§ **EXERCISE GOAL**:
For the string "management", search the entries below and copy every line where it appears.

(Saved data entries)
※ ※ ※

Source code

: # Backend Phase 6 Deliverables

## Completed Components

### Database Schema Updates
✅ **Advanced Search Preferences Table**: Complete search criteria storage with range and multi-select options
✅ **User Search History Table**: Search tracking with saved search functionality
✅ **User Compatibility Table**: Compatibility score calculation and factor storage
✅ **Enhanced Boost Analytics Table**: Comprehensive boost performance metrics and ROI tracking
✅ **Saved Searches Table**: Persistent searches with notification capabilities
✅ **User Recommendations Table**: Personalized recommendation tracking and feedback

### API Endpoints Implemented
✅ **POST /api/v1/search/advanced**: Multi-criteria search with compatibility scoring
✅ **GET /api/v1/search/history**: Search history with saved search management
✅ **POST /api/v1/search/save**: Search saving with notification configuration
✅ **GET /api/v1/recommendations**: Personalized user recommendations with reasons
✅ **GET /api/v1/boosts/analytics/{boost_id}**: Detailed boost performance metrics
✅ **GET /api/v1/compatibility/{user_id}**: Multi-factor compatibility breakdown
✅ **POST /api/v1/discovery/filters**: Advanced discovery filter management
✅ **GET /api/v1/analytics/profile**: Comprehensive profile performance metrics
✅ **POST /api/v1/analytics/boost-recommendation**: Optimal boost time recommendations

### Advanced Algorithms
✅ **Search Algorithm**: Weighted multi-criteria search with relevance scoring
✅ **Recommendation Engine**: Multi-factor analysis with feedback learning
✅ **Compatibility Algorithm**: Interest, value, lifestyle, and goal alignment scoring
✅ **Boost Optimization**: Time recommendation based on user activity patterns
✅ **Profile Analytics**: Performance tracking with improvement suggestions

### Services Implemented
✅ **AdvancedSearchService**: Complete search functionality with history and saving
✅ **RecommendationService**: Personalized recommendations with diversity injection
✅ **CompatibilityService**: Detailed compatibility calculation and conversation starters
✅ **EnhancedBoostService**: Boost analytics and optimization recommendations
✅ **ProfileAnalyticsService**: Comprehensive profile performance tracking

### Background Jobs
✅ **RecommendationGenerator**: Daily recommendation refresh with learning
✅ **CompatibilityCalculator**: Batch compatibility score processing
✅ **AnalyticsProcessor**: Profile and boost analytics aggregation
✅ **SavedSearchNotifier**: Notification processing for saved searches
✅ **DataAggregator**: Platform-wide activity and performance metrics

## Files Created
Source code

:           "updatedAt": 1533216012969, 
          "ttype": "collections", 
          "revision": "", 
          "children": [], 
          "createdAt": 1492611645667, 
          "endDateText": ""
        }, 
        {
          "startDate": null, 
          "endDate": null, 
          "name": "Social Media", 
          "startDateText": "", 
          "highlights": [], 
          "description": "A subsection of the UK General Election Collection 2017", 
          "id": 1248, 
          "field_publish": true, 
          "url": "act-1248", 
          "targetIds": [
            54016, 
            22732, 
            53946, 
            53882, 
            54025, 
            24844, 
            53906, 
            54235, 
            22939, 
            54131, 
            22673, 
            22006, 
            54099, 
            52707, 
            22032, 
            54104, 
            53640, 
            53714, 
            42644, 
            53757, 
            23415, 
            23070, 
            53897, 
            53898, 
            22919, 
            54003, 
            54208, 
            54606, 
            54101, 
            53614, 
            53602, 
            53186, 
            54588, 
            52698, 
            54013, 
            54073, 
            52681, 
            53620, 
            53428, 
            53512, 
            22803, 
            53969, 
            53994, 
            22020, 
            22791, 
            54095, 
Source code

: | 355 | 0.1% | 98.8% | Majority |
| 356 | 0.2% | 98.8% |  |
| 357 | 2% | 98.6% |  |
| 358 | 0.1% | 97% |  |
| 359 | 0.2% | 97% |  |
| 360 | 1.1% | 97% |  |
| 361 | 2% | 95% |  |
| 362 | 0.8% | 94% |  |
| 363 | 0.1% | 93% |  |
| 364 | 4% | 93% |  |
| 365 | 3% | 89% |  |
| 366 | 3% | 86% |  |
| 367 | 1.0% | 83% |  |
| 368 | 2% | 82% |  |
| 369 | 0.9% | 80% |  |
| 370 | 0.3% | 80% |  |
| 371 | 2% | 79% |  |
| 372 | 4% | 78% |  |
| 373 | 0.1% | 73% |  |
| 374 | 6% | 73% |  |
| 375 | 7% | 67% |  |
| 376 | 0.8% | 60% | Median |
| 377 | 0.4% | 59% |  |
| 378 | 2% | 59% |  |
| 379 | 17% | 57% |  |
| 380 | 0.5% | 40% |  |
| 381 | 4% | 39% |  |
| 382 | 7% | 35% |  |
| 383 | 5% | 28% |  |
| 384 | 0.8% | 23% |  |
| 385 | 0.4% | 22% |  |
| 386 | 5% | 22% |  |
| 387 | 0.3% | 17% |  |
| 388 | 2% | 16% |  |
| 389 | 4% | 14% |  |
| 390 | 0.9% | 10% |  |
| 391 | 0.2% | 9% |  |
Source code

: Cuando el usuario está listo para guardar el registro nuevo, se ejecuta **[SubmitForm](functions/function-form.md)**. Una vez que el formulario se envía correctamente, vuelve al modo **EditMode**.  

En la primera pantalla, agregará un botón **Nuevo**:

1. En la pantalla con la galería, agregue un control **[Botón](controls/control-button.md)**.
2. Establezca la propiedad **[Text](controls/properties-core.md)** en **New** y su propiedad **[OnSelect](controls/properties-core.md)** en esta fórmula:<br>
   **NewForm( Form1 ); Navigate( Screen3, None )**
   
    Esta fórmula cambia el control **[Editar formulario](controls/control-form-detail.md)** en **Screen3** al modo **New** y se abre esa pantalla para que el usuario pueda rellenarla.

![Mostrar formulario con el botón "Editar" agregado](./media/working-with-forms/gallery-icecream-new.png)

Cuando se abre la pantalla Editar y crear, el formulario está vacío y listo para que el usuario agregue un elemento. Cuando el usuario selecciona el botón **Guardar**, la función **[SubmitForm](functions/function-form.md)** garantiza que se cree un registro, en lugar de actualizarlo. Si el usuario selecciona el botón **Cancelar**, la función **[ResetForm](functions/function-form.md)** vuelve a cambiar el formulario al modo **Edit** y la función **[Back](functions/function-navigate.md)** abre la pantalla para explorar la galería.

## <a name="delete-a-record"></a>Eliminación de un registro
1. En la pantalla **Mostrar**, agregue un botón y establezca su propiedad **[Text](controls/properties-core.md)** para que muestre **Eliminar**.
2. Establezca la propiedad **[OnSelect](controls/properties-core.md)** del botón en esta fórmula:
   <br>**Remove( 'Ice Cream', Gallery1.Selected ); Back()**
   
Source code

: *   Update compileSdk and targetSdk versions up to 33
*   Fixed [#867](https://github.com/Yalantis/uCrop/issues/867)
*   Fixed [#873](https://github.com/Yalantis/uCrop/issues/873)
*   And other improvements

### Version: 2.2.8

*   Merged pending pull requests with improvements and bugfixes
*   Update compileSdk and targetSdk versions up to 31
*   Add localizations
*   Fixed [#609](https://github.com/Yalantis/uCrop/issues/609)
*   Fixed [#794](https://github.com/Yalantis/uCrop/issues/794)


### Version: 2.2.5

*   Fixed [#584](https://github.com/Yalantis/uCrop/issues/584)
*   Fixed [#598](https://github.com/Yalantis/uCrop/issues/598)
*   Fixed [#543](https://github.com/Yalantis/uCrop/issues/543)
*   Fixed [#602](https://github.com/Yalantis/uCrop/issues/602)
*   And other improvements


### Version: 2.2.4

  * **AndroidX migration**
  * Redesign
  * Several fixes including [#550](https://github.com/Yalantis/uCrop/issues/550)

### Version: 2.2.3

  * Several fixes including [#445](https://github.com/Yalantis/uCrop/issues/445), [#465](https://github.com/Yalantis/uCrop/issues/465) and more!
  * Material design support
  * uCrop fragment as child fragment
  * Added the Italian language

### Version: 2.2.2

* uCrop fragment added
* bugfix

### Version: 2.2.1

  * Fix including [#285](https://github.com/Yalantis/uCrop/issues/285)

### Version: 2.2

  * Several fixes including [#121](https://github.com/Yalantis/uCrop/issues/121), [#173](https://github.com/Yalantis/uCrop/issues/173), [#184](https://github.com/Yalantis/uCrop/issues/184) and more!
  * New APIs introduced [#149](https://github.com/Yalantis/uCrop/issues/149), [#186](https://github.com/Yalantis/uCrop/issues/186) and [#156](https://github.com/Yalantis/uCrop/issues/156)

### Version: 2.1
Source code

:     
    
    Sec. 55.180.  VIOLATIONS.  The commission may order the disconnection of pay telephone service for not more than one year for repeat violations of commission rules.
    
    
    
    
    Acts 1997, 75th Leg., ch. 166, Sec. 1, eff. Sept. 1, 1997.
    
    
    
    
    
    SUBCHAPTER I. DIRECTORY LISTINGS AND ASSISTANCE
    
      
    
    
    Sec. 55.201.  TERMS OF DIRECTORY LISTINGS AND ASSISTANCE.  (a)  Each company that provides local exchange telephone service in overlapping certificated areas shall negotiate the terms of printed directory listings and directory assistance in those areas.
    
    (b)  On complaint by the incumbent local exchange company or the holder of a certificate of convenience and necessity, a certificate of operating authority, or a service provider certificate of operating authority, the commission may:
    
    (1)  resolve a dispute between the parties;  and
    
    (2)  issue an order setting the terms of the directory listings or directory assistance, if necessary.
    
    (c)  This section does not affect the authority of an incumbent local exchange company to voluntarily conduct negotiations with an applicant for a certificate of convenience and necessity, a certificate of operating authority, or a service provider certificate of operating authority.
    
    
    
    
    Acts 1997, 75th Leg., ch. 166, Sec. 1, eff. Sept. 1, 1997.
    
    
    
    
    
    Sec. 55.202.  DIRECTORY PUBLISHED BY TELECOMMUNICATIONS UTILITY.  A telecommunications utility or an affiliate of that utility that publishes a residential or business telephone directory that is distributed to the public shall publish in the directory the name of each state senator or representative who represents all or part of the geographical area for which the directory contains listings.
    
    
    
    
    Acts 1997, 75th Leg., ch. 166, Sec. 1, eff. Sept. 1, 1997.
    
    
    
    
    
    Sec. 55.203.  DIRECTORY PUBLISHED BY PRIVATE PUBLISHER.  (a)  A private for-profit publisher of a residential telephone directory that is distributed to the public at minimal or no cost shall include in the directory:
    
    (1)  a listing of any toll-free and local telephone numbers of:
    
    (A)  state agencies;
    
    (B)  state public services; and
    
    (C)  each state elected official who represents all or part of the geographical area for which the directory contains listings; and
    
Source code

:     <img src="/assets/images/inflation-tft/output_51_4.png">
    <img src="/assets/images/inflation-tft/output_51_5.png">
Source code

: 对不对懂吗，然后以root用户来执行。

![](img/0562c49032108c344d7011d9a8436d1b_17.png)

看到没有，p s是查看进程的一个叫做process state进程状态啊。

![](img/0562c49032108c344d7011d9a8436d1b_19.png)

※ ※ ※

§ **TASK ANSWER**:
✅ **GET /api/v1/search/history**: Search history with saved search management
✅ **POST /api/v1/discovery/filters**: Advanced discovery filter management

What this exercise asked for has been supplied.